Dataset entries
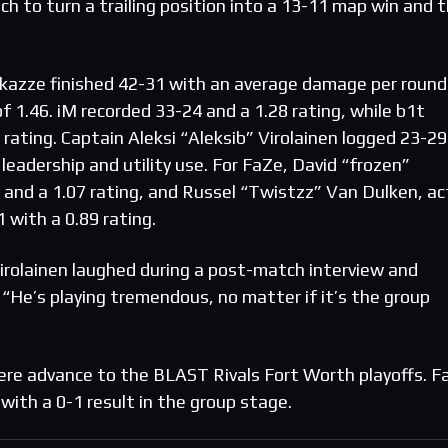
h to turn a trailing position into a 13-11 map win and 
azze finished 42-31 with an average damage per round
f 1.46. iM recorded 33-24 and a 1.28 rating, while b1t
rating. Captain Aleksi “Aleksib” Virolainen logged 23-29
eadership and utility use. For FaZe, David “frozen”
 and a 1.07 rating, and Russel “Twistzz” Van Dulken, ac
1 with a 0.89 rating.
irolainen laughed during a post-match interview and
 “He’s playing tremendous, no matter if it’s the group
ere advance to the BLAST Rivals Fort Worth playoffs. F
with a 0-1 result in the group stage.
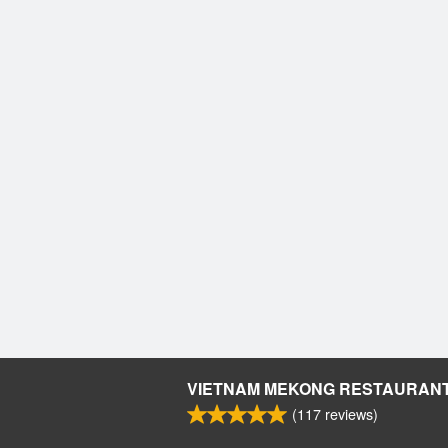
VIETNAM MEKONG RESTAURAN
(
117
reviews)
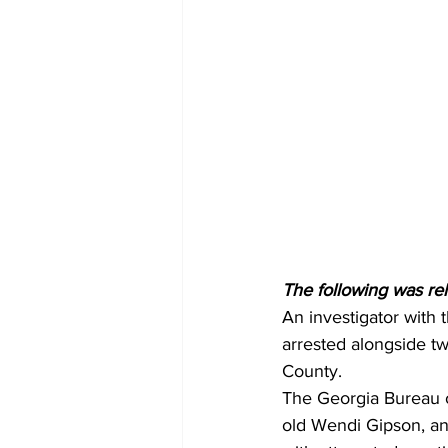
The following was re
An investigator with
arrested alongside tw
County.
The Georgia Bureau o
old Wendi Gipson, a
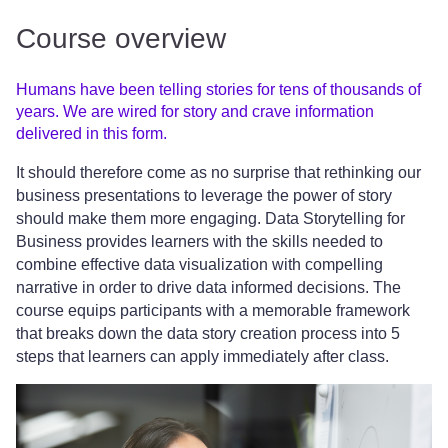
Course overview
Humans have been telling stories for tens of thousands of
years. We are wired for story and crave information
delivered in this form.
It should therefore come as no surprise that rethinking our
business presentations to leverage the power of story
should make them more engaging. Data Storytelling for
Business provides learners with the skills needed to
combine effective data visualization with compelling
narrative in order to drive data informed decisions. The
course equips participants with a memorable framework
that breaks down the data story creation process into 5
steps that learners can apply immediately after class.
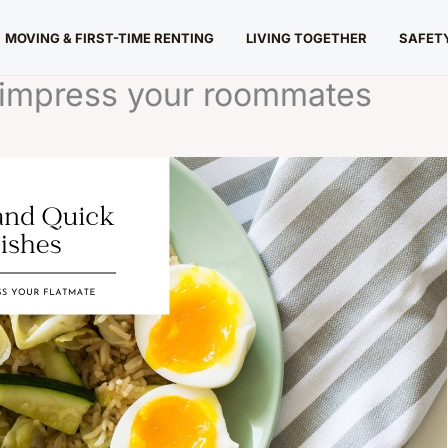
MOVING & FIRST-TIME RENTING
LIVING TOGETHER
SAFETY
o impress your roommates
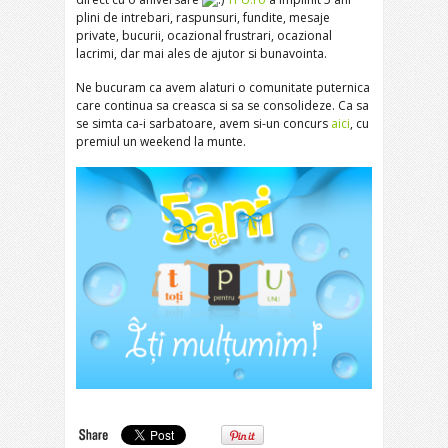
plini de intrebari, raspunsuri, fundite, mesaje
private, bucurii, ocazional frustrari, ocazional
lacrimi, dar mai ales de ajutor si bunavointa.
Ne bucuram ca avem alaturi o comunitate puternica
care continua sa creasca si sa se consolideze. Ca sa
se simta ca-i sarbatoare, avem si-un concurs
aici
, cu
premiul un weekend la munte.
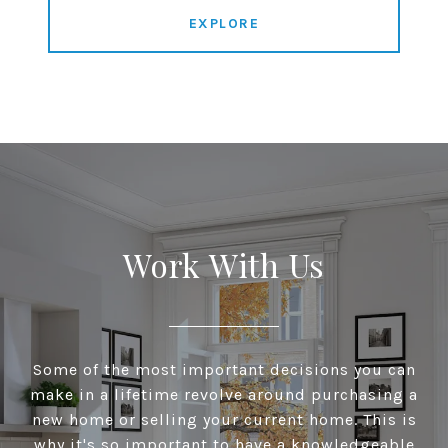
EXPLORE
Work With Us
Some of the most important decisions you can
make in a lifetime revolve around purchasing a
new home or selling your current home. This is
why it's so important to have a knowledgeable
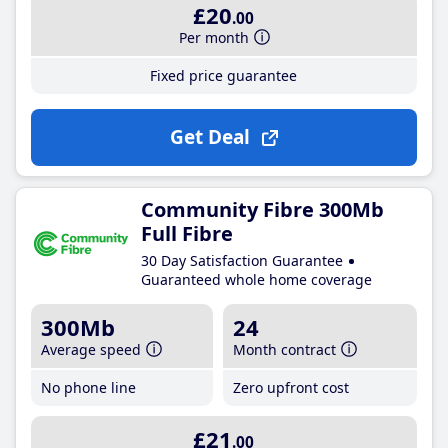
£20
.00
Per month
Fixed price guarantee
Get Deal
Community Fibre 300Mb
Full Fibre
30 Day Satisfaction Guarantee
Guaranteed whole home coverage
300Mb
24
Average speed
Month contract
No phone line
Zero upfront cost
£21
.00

▸ **The task**
In the records above, locate the line that contains "Community Fibre 300Mb". Repeat it and every line after it, exactly, and nothing else.

▸ **Exercise output**
Community Fibre 300Mb
Full Fibre
30 Day Satisfaction Guarantee
Guaranteed whole home coverage
300Mb
24
Average speed
Month contract
No phone line
Zero upfront cost
£21
.00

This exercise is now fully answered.